Certificates for Internal Services

For some sites it is desirable that they do not leak into the surface web. E.g., staging servers for client projects or internal applications, devices and appliances. All certificates which are issued by Let’s Encrypt are recorded in the Certificate Transparency Logs.

CT Logs are a popular reconnaissance tool among security analysts, since they can be parsed easily with automated tools on large scale.

In order to prevent leaking information via CT Logs, the following measures are appropriate: Use wildcard certificates and a separate domain.

Wildcard Certificates

Wildcard certificates can be issued for exactly one level of subdomains. E.g., a certificate containing the SAN *.example.com is valid for my-crm.example.com but neither for example.com nor for crm.apps.example.com.

Thus it is recommended to plan with a flat subdomain structure, especially if subdomains are to be generated in an automated way.
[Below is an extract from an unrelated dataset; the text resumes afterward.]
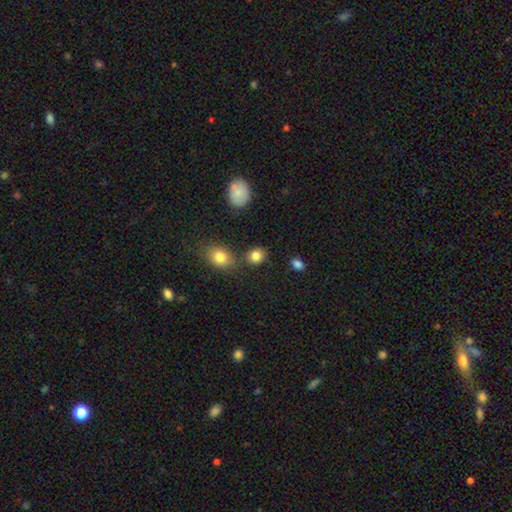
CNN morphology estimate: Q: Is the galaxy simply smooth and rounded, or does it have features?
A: smooth — 84%.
Note that there is no need to reuse one pair of key/certificate for all services. It is completely possible to issue and deploy distinct certificates for the same wildcard domain to different hosts, as long as the rate limits are adhered to.

Separate Domain

Instead of using the main domain which is known to the general public, a dedicated domain can be registered and used for internal purposes. This also simplifies setup of DNS CAA records. E.g., the CAA on a dedicated domain can be restricted to wildcard certificates only.